As of 2010, the world had 1.2 billion people living in extreme poverty, or 20.63% of the world's population.
That's a roughly 200 million person fall since 2005 - driven by effective aid, increased trade from the world's poorest countries, and improvements in governance and transparency.
This means that the world has definitely succeeded on the headline goal in the Millennium Development Goals of halving extreme poverty between 1990 and 2015, as back in 1990, 41% of the world lived in extreme poverty. This success sets us - as global citizens - to contribute towards ending extreme poverty in the next 20 to 30 years. With the Sustainable Development Goals - the successors to the Millennium Development Goals - under consideration at the moment, this news gives credibilty to their efforts to develop a framework that will help us get to the end of extreme poverty forever.
The figures though, aren't all rosy. Although there's been a reduction in the percentage of the population in extreme poverty in all areas, Sub-Saharan Africa still lags far behind - with 48.47% of citizens living in extreme poverty. This is a big fall from high the 58.78% recorded back in 1996, but it indicated that there's much work still to be done, especially when we factor in population growth. According to the data released today, there are now 413.73 million sub-Saharan Africans in extreme poverty - up from the 388.38 million reported as of 2005.

§ MATERIAL SUPPLIED:
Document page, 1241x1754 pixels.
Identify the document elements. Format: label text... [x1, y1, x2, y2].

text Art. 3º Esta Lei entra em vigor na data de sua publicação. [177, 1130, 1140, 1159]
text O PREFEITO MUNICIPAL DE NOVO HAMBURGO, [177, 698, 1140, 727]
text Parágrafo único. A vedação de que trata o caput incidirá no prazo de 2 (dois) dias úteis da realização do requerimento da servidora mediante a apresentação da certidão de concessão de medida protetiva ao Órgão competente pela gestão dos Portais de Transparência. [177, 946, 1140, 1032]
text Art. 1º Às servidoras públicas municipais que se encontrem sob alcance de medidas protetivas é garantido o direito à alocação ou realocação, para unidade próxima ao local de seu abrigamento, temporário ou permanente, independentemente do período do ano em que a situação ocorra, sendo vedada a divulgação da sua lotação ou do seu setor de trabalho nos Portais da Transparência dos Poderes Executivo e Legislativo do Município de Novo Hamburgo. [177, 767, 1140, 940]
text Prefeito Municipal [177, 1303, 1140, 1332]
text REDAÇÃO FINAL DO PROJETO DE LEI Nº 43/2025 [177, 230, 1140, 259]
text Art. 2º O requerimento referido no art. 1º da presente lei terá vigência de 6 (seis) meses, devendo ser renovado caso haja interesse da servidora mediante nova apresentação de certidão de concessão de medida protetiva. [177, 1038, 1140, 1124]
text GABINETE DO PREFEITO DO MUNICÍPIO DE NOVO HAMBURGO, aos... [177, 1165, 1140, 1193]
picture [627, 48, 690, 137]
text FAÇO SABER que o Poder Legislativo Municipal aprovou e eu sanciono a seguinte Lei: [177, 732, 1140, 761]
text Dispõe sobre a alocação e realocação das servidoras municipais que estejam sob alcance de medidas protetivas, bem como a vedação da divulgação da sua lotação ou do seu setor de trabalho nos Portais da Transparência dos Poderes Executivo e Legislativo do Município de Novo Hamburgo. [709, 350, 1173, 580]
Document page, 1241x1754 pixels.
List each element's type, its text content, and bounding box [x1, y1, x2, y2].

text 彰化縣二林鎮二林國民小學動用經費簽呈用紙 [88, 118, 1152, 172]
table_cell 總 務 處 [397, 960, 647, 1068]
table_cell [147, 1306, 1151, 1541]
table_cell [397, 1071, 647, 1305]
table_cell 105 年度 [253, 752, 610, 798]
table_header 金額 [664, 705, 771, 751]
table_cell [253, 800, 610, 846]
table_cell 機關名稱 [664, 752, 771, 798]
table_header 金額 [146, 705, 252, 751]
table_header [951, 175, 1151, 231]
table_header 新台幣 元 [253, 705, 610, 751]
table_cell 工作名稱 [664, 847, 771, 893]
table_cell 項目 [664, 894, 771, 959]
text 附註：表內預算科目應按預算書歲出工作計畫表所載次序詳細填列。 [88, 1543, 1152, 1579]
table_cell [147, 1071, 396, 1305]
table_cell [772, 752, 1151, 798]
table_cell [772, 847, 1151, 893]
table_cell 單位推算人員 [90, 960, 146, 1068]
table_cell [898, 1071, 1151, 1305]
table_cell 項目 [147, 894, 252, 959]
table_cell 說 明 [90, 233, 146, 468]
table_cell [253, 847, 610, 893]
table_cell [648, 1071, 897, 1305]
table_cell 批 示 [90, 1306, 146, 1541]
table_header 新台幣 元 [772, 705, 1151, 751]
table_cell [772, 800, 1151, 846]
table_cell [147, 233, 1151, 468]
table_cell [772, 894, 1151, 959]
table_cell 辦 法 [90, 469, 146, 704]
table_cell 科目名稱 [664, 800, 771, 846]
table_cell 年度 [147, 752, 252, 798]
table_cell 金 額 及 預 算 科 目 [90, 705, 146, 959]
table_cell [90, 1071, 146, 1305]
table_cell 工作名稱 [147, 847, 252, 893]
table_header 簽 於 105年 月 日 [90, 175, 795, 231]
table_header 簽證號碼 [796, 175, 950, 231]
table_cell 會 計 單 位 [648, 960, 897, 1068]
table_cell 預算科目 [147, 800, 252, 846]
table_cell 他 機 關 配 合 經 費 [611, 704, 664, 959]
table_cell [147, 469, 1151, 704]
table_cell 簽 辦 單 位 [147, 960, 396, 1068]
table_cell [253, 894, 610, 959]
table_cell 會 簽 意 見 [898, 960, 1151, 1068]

§ WORK TO COMPLETE:
A: Copy from the passage on global extreme poverty, beginning at the words "As of 2010, the" and stopping after the words "extreme poverty forever.".
B: According to the passage on global extreme poverty, what percentage of the world's population lived in extreme poverty in 1990?
C: Go on with the passage on global extreme poverty from its final sentence.

§ THE RESPONSES:
A:
As of 2010, the world had 1.2 billion people living in extreme poverty, or 20.63% of the world's population.
That's a roughly 200 million person fall since 2005 - driven by effective aid, increased trade from the world's poorest countries, and improvements in governance and transparency.
This means that the world has definitely succeeded on the headline goal in the Millennium Development Goals of halving extreme poverty between 1990 and 2015, as back in 1990, 41% of the world lived in extreme poverty. This success sets us - as global citizens - to contribute towards ending extreme poverty in the next 20 to 30 years. With the Sustainable Development Goals - the successors to the Millennium Development Goals - under consideration at the moment, this news gives credibilty to their efforts to develop a framework that will help us get to the end of extreme poverty forever.

B: 41% of the world's population lived in extreme poverty in 1990.

C:
It's going to take a generation's work from all of us as global citizens to create this world without extreme poverty, and as the figures above attest, it's going to be a long and tough journey. The boom in world trade and the growth of China and India have done much to lift hundreds of millions out of extreme poverty in the last twenty years, but their successes aren't enough to lift everyone out of extreme poverty. As we look to the next 20 years, the big gains are only going to be made when we ensure that our aid is targeted and effective, when citizens all over the world can hold their governments and businesses to account for how money is spent, taxes are paid, and policies are made for the good of the poor, not to their detriment.
This is the story we tell in our 1.4 Billion Reasons live presentation, which after the release of today's figures, we'll be needing to give an update to, including the name - something that our team have already excitedly begun work on, and which we look forward to sharing with you in the coming weeks. For once, we're thrilled that a brand name - 1.4 Billion Reasons - is outdated and irrelevant. For the 165,000 people who've seen the presentation in the last few years, we've got a great story to tell about how some of what we said is now wrong, even down the title.
In the meantime, we hope you join us in celebrating this day, and that you continue to be committed to the long journey to the end of extreme poverty.
This guest post comes from Dr. Haseeb Md. Irfanullah, who leads the Reducing Vulnerability and Natural Resource Management Programme of Practical Action in Bangladesh.
In good old days, there was something romantic about poverty! Just think about the emotion, passion, enthusiasm, desperation that could be seen in the world literature on poverty. And I am not only talking about poems like "O poverty, thou hast made me great./ Thou hast made me honoured like Christ / With his crown of thorns." (‘Daridro’ or ‘Poverty’ by Kazi Nazrul Islam, the national poet of Bangladesh).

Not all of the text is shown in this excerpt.